— Your task —
Would you pull out every line of the material that contains the string "worn"?
********
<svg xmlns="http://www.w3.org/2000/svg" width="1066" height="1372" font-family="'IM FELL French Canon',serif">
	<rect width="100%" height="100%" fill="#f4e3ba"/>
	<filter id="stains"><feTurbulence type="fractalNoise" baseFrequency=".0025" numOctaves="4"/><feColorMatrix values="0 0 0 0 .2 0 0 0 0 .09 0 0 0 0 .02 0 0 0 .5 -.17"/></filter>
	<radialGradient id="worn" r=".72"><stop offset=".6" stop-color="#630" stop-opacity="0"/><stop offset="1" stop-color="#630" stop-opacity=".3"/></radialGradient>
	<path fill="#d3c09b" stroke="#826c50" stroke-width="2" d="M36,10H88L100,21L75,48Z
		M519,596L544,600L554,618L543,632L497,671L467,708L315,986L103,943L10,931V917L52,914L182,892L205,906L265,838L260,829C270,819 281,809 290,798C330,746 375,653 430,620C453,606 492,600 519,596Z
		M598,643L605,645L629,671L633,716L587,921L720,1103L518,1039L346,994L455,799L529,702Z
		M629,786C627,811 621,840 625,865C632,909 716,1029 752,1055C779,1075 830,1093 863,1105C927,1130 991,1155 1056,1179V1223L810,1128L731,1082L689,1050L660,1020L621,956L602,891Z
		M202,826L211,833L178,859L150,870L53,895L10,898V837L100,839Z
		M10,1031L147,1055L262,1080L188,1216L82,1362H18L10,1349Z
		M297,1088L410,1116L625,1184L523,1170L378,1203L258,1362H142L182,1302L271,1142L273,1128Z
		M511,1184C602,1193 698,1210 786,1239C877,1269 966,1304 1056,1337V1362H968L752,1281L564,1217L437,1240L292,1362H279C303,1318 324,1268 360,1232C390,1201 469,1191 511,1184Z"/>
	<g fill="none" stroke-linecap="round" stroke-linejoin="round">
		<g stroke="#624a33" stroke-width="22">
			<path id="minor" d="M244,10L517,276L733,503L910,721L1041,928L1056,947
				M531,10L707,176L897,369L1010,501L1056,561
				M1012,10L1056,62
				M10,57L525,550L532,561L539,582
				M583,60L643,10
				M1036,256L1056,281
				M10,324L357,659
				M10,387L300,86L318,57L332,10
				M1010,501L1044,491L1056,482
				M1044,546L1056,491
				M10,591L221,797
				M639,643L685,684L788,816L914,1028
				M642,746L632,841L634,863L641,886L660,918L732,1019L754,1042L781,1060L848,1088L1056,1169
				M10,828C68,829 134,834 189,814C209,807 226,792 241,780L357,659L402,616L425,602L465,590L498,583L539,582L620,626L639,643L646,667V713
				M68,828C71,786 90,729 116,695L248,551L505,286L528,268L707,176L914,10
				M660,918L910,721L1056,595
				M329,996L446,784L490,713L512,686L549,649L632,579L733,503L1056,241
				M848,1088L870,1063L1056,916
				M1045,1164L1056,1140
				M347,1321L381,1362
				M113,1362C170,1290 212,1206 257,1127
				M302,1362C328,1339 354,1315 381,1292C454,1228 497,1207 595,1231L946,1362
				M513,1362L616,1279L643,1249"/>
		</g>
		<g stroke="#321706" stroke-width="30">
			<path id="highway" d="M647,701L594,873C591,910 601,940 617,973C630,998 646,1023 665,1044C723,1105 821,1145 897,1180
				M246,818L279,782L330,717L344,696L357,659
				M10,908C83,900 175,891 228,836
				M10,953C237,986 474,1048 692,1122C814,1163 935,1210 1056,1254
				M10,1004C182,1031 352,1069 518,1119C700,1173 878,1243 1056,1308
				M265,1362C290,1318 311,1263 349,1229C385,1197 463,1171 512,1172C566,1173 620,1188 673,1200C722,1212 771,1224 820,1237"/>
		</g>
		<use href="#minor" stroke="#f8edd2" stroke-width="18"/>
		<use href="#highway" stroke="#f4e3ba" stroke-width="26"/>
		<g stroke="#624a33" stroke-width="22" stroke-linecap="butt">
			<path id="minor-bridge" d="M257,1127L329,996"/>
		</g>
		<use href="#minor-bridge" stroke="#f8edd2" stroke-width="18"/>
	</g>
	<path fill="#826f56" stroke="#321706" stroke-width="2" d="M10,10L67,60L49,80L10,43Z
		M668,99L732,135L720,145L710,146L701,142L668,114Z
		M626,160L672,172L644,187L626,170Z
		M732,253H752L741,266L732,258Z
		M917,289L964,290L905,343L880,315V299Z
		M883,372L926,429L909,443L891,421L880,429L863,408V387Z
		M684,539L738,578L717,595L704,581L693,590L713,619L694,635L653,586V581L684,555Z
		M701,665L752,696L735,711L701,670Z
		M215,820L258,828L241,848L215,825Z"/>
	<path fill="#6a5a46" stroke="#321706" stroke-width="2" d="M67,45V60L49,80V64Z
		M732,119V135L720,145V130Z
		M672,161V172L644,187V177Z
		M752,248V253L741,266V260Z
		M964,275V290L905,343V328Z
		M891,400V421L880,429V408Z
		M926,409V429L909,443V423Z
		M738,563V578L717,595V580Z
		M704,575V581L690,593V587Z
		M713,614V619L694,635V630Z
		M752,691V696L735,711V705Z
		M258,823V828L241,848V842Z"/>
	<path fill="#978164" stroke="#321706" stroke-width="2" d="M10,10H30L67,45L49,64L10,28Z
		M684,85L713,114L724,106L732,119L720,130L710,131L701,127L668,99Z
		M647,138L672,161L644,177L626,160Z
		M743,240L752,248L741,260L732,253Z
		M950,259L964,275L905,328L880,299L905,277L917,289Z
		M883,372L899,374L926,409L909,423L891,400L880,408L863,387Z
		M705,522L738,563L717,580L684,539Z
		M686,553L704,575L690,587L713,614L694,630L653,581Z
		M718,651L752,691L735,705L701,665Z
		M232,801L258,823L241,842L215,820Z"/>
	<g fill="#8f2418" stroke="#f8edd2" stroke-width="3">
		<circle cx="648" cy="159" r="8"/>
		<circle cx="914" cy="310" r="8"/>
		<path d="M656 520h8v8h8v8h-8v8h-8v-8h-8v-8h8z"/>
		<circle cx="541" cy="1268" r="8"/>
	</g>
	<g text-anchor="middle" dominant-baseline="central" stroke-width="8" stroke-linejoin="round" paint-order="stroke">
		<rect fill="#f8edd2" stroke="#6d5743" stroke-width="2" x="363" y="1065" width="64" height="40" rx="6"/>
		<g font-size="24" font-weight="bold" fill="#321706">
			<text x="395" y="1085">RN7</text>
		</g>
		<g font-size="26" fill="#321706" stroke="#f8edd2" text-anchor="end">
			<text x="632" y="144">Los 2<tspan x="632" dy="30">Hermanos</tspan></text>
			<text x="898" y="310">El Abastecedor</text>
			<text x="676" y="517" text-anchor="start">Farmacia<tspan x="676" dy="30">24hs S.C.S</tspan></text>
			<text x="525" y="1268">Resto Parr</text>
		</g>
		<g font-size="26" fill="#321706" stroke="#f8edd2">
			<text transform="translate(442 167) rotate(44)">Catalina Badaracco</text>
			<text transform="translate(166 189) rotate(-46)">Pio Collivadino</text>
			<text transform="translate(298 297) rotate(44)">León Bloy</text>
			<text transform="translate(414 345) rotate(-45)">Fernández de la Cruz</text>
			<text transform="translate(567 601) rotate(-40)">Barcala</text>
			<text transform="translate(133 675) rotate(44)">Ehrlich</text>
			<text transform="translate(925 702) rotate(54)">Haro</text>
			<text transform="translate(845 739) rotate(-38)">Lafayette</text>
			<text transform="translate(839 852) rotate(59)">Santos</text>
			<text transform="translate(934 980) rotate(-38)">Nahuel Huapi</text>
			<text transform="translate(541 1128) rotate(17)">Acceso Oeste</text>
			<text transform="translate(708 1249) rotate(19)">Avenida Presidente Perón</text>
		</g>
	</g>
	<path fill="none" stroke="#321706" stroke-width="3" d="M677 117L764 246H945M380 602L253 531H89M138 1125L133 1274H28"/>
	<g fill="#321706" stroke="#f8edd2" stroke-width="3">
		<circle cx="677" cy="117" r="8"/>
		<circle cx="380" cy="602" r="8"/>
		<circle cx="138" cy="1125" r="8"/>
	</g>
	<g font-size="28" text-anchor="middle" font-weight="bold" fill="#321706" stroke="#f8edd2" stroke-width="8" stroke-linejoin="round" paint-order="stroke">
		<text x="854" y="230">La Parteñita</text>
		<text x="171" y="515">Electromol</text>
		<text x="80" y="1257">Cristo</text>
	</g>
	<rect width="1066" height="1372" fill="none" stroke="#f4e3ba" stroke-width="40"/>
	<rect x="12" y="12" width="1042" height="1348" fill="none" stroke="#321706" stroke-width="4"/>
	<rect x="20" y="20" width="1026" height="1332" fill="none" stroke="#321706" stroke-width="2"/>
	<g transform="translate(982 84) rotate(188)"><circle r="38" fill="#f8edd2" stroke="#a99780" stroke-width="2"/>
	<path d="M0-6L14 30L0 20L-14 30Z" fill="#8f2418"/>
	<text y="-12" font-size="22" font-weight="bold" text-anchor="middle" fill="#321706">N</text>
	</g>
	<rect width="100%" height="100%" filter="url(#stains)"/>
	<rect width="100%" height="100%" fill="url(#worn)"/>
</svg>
********
— Exercise output —
	<radialGradient id="worn" r=".72"><stop offset=".6" stop-color="#630" stop-opacity="0"/><stop offset="1" stop-color="#630" stop-opacity=".3"/></radialGradient>
	<rect width="100%" height="100%" fill="url(#worn)"/>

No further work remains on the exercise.